その薔薇の世話をしたり、もってきた桔梗のプランターの世話をするのも、浮竹の役割だった。
ちなみに、庭の一部では鶏を飼いだした。
毎日、新鮮な卵が取れる。
オスメス飼っているので、そのうちひよこも生まれそうだ。
多すぎたら、かわいそうだがチキンソテーにでもなってもらおう。
そんなことを考えるのであった。
-----------------------------------------------------------------
それは、イデア王国で管理されてた。
邪神、ザナドゥ。
その封印を、藍染は解いた。
ザナドゥは、藍染を殺した。
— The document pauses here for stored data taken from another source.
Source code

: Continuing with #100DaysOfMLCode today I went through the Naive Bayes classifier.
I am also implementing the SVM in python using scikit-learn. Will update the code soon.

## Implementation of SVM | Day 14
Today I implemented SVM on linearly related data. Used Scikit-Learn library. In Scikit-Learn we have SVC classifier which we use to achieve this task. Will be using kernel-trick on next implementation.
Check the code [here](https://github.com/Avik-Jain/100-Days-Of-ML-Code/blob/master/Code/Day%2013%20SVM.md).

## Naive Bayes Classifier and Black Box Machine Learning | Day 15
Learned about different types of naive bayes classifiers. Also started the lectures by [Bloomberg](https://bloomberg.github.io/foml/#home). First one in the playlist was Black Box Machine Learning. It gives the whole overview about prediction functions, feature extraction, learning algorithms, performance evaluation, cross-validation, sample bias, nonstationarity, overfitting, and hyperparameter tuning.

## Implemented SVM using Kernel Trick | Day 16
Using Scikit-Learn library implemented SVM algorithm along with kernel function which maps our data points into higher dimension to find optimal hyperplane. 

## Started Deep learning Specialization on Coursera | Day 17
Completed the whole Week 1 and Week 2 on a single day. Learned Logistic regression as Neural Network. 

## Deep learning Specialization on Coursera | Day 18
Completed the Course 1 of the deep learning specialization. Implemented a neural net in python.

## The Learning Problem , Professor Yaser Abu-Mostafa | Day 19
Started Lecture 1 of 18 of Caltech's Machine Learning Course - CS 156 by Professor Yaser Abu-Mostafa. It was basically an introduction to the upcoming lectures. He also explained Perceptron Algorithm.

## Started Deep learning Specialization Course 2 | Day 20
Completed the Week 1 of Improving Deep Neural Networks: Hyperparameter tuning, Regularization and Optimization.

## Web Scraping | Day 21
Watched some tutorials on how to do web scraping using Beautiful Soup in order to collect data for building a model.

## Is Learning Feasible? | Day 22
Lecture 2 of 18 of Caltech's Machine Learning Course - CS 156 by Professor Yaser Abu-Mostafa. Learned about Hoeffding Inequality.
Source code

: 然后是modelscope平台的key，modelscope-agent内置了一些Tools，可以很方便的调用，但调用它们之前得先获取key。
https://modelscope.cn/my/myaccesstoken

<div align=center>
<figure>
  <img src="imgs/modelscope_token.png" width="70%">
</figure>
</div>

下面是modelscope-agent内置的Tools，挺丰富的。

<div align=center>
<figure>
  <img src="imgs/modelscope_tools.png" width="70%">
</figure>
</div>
だが、藍染は何度殺しても再生してくる。
「不老不死・・・・始祖の呪いか」
邪神ザナドゥは、諦めの境地に立った。
「自由が欲しくないか」
「別に、いらぬ」
「お前に呪いをかけた。始祖のヴァンパイア浮竹と、神喰らいの魔神京楽の血を浴びねば、1カ月後に死ぬ呪いだ」
「そんな呪い、あるものか!」
藍染は笑った。
「ぐはっ」
呪いの侵食により、ザナドゥは呼吸ができなくなった。
「くそ・・・・・・」
「仮にも邪神だろう?封印を解いてあげたんだ、私の言うことくらい、聞いてもらおうか」
「私は神に滅ぼされた。この器に残った力は、弱い」
「じゃあ、私が力を与えよう」
邪神である自分の血を、藍染はザナドゥに与えた。
邪神である藍染の血は、ザナドゥを侵食していく。
「殺す、浮竹、京楽」
「まずは、女神アルテナの残した肉塊に、子を宿させてもらおうか。私が神の完成体になるまで、遊ぼうじゃないか」
藍染は、そうして笑うのであった。